Flag of the Turks and Caicos
The Turks and Caicos Islands are a British overseas territory, and their flag is a representation of that relationship. There have been two Turks and Caicos flags over the course of their time in the British Empire, and both of the flags combined symbols of Britain with symbols of the islands to create designs that reflected both the unique aspects of the islands and their relationship to the British Empire as a whole.
Colors and Symbolism of the Turks and Caicos Flag
The Turks and Caicos flag follows a pattern that has been used to represent British colonies for more than a century. It combines the blue field of the British ensign with the Union Jack in the flag's canton and the coat of arms of the Turks and Caicos Islands in the fly. The Union Jack is a symbol of the British Empire and its use in the flag represents the role Britain in the islands' political life, while the coat of arms represents the islands themselves. It includes a cactus, a conch shell, and a lobster, which represent the variety of the islands' natural bounty.
History of the Turks and Caicos Flags
The modern Turks and Caicos flag is not the only flag that has represented the islands over the course of their history. The first of the Turks and Caicos flags followed a similar design, but the colonial seal was very different from the modern coat of arms.
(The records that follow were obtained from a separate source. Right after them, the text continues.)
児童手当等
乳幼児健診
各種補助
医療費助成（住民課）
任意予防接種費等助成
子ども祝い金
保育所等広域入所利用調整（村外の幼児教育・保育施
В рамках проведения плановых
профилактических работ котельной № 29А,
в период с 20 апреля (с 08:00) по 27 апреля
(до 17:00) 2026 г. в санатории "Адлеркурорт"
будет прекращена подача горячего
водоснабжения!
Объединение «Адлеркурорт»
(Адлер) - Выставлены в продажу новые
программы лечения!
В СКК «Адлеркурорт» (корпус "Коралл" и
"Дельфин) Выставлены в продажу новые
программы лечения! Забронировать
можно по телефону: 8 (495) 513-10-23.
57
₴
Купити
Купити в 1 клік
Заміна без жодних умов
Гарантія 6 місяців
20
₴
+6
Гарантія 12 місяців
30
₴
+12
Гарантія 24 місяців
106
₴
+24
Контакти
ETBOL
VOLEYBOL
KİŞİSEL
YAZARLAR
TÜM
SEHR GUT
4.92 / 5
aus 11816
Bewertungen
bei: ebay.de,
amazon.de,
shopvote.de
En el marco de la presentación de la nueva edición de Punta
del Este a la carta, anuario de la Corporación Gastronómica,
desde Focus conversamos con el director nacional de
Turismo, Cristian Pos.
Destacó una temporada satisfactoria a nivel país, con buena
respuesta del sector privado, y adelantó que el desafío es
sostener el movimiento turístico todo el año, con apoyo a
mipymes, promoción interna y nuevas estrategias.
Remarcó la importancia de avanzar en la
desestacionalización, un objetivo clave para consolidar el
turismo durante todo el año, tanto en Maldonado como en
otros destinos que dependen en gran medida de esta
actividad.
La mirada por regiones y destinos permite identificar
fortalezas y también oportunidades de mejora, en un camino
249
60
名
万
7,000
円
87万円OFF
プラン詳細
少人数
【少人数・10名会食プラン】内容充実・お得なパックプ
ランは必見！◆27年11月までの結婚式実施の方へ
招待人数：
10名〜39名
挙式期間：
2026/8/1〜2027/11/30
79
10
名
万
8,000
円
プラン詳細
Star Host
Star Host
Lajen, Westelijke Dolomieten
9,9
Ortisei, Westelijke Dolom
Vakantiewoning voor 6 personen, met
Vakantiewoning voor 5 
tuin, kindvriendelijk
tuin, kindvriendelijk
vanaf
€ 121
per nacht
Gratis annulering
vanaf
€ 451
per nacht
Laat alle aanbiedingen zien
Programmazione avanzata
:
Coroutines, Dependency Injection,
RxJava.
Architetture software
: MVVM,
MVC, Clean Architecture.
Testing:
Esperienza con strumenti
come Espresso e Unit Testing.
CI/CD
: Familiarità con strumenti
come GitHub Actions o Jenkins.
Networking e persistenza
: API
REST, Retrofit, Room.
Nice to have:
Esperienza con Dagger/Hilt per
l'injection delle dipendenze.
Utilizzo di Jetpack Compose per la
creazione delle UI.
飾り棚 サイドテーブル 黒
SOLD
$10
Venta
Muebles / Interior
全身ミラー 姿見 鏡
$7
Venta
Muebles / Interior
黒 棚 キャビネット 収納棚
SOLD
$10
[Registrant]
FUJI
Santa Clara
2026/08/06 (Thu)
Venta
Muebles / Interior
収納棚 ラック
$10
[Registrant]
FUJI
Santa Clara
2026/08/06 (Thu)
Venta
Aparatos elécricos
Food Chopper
It displayed a ship sailing past a man who was working to extract sea salt, which was once a major industry in the Turks and Caicos Islands. The flag was first adopted in 1875, and it was used without changes until 1889. The 1889 flag made a slight adjustment to the salt piles on the seal, which had been mistaken for huts. The 1889 flag was used without any significant changes until 1968, when the relationship between the British Empire and its overseas territories began to change and allow for greater autonomy. The Turks and Caicos Islands adopted the modern flag at that time, and they have used it to represent themselves without making any changes since that time.